Lugging around the rocks of other people’s expectations hasn’t “made me stronger.”
It’s worn me out.
It hasn’t “shown me what I’m capable of.”
It’s depleted me.
It hasn’t “helped me believe in myself.”
It’s made me believe the worst about myself.
If you find yourself huffing and puffing along the trail of life, wondering What is wrong with me? I should be able to do better than this!
Know this: Carrying the weight of others’ expectations hurts your HSP heart. It wears you out. It depletes you. It makes you believe the worst about yourself.
This happens whether or not you know those rocks are even there.
How to Remove the Rocks
Here’s where I need to make a rather ironic confession: The first draft of this blog post included these words:
I’m not saying it would be easy. I’m not suggesting that I should be able to run and skip with the same freedom as “Cheri the Mountain Goat” every day of my life.
(Can’t you just hear me trying to deflect the expectations of HSP nay-sayers?)
But then I re-read Christ’s words in Matthew 11:28-30:
Come to me, all you who are weary and burdened, and I will give you rest. Take my yoke upon you and learn from me, for I am gentle and humble in heart, and you will find rest for your souls. For my yoke is easy and my burden is light.

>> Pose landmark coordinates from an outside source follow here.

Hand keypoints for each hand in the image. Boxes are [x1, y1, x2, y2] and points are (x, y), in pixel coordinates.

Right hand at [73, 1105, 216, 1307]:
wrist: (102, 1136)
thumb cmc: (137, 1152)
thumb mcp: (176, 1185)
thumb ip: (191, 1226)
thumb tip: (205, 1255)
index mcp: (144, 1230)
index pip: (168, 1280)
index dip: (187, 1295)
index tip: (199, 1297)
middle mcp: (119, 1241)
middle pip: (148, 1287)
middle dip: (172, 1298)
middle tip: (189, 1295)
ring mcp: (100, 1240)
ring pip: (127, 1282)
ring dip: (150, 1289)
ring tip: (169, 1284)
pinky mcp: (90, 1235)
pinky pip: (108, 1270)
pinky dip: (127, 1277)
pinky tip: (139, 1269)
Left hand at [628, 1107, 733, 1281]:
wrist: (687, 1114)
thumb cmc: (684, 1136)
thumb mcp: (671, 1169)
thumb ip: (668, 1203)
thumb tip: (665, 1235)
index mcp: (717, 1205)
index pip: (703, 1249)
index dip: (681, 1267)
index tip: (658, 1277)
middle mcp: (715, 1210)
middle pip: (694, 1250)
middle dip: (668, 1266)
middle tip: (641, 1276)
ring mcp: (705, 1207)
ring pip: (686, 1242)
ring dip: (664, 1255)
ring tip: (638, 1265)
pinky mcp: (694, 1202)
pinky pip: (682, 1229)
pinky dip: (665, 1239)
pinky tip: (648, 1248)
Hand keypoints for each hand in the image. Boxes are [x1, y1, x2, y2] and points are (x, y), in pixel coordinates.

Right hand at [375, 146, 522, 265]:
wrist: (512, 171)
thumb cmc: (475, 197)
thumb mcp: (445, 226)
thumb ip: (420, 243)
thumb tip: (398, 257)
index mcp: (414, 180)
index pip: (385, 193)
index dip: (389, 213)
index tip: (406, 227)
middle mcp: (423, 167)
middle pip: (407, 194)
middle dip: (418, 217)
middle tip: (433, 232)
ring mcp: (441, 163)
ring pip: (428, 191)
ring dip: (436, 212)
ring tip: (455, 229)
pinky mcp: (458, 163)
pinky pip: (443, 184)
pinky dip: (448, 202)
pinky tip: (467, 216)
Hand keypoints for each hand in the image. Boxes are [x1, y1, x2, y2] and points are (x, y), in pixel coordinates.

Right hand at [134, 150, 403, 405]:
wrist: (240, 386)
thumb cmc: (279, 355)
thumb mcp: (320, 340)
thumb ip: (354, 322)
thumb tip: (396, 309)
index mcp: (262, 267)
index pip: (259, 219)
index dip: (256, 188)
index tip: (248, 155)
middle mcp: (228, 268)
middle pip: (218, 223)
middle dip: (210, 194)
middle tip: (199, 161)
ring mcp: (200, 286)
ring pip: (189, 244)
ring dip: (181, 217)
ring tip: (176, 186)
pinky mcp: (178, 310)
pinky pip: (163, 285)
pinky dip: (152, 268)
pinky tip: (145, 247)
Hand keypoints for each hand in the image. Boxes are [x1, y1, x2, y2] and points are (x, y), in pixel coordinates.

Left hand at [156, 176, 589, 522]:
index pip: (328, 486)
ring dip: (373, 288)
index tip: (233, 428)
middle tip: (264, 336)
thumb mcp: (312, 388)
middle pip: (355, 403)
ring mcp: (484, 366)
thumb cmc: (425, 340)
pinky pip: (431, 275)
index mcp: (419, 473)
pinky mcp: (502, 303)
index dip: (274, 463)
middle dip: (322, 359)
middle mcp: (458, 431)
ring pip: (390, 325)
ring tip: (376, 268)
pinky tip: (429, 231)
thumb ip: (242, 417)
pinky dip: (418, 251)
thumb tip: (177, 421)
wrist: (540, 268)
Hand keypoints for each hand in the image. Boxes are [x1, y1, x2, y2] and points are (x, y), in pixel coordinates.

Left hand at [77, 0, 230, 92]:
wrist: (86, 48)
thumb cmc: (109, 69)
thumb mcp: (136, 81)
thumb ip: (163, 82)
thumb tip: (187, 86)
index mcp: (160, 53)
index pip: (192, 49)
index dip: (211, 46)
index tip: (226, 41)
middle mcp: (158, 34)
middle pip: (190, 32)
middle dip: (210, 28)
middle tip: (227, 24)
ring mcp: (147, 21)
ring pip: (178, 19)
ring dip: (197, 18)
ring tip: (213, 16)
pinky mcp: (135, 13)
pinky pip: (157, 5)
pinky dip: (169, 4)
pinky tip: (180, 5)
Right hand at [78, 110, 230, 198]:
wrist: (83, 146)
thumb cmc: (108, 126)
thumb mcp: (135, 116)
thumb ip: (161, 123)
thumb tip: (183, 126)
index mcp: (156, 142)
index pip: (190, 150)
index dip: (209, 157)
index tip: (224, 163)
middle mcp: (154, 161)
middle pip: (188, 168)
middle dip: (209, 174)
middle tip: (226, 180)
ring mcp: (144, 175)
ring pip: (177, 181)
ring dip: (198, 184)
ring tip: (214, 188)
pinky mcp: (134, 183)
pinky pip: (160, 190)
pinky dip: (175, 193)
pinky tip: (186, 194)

Other people put heavy rocks in our HSP backpacks, leaving us weary, drained, and depleted.
But not Jesus!
Jesus’ burden is light.
Which means I can travel light — so light, in fact, that I am able to run and skip and leap onto logs like “Cheri the Mountain Goat” … every day of my life.
You, too, can travel light.
Accept Jesus’ invitation, “Come to me …”
Hand Him your backpack.
Ask Him to remove the rocks.
Trust His promise, “I will give you rest.”
And then — with your energy renewed and your faith refreshed — hike on!